### Consigne 1
Citez le texte sur l'Inde védique depuis « Le Dasyou : brigand, pillard, malfaisant. » jusqu'à « leur fructueuse civilisation. » inclus.
### Consigne 2
Prolongez le texte sur l'Inde védique à partir de sa dernière phrase.

### Extrait du texte
Inde védique (de 1800 à 800 av. J.-C.)

 

CHAPITRE XIII

 

 

Le Dasyou : brigand, pillard, malfaisant. - Les Dasyous montagnards. Le vol des eaux terrestres et célestes. - Les Dasyous des plaines. Les Djâts. - Dasyous jaunes et Dasyous noirs. - Hichadas, Barmans, Todawars, Parias, Varalis, Euroulars, Karoumbars. - Le Dasyou est l’ennemi de l’Arya. - Influence des latitudes sur l’unité indoue.

 

AU nord, à l’est et au sud du Sapta-Sindhou, c’est-à-dire dans les premières vallées himalayennes, sur les plaines de l’Indoustan central et dans les monts Vindhya, vivaient des groupes humains n’appartenant pas à la race aryenne. Ces peuplades, celles du nord et du sud particulièrement, très malheureuses, presque sauvages, ne se montrèrent aux habitants fortunés du pays des sept rivières, que lorsque ces derniers eurent étendu jusqu’à leurs frontières extrêmes les témoignages visibles de leur fructueuse civilisation.

### Entrées extraites
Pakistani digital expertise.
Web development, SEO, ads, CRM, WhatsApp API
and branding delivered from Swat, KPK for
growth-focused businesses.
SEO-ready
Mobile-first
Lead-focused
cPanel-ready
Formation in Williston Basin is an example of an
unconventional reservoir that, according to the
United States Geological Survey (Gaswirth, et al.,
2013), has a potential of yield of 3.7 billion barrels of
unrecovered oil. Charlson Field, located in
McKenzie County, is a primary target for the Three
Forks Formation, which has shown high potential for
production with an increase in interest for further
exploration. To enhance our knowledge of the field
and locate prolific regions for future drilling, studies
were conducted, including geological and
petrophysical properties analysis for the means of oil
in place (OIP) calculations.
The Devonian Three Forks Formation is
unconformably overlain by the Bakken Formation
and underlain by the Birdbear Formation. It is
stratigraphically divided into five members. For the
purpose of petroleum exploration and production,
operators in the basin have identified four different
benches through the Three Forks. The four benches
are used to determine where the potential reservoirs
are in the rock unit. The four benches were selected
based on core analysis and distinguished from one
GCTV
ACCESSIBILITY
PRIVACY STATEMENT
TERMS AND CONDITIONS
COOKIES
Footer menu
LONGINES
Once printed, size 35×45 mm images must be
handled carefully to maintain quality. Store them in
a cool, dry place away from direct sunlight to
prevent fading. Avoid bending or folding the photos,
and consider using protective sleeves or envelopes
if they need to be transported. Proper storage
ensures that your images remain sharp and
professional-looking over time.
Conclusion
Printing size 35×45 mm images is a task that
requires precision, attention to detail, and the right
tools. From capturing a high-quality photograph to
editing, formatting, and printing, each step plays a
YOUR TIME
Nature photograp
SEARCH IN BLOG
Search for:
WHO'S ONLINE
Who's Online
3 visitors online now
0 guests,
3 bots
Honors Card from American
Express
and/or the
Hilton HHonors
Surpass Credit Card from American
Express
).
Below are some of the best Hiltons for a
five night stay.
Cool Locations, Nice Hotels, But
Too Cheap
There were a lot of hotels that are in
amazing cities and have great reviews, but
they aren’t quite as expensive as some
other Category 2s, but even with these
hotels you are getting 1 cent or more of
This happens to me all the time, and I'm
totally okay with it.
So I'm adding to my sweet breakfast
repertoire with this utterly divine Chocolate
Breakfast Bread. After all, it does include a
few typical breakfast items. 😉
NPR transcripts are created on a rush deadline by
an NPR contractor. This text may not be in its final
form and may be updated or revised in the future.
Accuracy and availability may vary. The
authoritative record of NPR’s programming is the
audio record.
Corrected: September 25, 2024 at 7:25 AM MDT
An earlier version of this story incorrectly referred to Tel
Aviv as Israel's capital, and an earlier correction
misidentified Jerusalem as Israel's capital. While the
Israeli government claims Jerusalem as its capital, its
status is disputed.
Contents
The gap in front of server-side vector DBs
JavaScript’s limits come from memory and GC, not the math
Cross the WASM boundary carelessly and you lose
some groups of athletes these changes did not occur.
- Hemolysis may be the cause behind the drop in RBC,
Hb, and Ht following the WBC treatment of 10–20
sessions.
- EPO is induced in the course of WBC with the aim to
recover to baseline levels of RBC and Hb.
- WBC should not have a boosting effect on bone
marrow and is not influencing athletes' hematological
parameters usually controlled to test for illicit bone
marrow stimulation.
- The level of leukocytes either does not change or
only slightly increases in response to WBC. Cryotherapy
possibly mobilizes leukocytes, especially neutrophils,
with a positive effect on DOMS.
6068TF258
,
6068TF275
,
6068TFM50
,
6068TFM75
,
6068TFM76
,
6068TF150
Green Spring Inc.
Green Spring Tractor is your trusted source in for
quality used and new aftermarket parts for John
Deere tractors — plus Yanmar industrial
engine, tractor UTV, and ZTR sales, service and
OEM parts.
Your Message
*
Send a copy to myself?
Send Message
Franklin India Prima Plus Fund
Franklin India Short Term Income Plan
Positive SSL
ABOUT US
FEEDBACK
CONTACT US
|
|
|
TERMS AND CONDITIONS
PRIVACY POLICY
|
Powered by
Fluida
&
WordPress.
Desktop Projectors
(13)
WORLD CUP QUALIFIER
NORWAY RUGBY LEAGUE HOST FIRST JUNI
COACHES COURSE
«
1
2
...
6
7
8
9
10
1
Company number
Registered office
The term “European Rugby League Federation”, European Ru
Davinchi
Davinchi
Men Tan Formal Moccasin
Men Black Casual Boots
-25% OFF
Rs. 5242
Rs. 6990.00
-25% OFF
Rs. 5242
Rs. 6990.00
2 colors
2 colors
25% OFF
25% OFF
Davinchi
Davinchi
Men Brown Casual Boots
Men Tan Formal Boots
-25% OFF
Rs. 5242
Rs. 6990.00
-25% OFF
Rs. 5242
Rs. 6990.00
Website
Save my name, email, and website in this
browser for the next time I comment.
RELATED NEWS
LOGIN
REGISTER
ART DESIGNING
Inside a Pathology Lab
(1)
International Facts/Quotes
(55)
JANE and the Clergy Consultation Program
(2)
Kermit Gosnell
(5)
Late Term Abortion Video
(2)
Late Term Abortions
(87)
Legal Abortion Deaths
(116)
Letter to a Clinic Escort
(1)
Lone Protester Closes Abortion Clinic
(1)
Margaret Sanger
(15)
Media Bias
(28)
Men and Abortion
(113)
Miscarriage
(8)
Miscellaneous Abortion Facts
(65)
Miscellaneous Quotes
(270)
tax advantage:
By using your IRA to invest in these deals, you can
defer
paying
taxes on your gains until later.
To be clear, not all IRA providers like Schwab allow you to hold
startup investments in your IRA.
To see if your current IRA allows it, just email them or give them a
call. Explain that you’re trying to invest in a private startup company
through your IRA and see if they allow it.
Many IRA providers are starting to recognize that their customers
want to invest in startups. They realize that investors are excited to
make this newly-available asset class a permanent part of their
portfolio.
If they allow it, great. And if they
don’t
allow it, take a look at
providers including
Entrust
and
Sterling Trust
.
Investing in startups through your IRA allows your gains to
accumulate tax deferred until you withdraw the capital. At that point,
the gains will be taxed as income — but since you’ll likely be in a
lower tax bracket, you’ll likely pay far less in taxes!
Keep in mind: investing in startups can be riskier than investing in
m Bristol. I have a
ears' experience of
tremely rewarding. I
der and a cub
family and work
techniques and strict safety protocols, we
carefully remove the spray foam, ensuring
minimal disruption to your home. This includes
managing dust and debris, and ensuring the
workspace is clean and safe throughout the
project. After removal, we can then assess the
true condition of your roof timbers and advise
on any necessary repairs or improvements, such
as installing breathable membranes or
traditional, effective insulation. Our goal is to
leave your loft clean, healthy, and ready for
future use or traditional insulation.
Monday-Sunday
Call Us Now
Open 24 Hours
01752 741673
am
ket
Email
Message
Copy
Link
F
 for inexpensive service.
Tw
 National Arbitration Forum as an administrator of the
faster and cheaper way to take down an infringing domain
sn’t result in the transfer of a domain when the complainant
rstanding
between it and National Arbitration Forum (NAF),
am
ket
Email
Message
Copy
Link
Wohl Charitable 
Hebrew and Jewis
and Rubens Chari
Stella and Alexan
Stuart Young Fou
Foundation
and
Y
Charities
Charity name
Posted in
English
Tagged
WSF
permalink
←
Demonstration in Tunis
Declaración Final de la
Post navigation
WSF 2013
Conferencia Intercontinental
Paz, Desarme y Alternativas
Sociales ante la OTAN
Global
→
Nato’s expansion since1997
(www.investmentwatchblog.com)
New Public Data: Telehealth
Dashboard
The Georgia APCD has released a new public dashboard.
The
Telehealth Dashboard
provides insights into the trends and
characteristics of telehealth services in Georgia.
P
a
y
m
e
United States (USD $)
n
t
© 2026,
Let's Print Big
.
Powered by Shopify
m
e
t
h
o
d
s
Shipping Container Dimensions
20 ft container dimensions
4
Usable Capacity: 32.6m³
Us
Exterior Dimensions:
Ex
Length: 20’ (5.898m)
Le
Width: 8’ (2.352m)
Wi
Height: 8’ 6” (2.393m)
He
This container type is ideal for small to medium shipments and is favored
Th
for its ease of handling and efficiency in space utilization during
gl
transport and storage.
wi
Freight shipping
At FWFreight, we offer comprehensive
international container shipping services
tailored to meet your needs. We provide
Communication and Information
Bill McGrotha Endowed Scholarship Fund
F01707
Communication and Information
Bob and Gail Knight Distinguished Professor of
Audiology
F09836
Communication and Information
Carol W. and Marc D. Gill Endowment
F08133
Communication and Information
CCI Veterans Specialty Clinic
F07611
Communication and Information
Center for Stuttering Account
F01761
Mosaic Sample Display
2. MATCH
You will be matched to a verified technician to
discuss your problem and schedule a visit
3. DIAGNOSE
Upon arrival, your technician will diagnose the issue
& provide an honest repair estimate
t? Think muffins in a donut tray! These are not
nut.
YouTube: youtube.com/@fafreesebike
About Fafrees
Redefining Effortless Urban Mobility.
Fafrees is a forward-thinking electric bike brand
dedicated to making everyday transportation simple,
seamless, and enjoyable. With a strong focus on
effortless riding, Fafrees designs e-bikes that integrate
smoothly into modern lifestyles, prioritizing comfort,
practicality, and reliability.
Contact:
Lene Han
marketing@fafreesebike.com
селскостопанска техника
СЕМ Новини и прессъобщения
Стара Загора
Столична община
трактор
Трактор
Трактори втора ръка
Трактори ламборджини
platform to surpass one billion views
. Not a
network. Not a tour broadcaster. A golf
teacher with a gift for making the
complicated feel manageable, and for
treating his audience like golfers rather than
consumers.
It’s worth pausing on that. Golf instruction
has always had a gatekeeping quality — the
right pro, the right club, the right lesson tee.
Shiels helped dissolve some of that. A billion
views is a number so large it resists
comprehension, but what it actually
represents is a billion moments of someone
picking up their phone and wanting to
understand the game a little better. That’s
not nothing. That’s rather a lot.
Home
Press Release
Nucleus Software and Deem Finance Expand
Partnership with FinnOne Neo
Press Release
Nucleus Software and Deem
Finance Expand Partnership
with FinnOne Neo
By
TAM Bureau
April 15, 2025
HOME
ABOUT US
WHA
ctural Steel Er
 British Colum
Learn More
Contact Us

### Résultat 1
Le Dasyou : brigand, pillard, malfaisant. - Les Dasyous montagnards. Le vol des eaux terrestres et célestes. - Les Dasyous des plaines. Les Djâts. - Dasyous jaunes et Dasyous noirs. - Hichadas, Barmans, Todawars, Parias, Varalis, Euroulars, Karoumbars. - Le Dasyou est l’ennemi de l’Arya. - Influence des latitudes sur l’unité indoue.

 

AU nord, à l’est et au sud du Sapta-Sindhou, c’est-à-dire dans les premières vallées himalayennes, sur les plaines de l’Indoustan central et dans les monts Vindhya, vivaient des groupes humains n’appartenant pas à la race aryenne. Ces peuplades, celles du nord et du sud particulièrement, très malheureuses, presque sauvages, ne se montrèrent aux habitants fortunés du pays des sept rivières, que lorsque ces derniers eurent étendu jusqu’à leurs frontières extrêmes les témoignages visibles de leur fructueuse civilisation.

### Résultat 2
Ces voisins déshérités, affamés pourrait-on dire, attirés vers les pâturages gras où paissaient de nombreux troupeaux, ou vers les champs d’orge, immenses, se signalèrent par de rapides incursions, commirent d’abord des vols hâtifs et finirent par s’organiser en bandes pillardes, desquelles il fallut se garder. Les victimes nommèrent ces pillards Dasyous, c’est-à-dire brigands, comme le groupe védique s’était lui-même dit Arya, c’est-à-dire pur, noble, respectable. Plus tard, le mot mletchha — barbare — remplacera le mot trivial et bas de dasyou qui ne désignera plus que le voleur vulgaire. A Ceylan, le mot dâsayo est encore la dénomination qualificative des esclaves. En fait, l’Arya exprime son mépris en traitant un homme de Dasyou. Dans les récits historiques des brahmanes, tout ce qui n’est pas Arya est Dasyou, inévitablement.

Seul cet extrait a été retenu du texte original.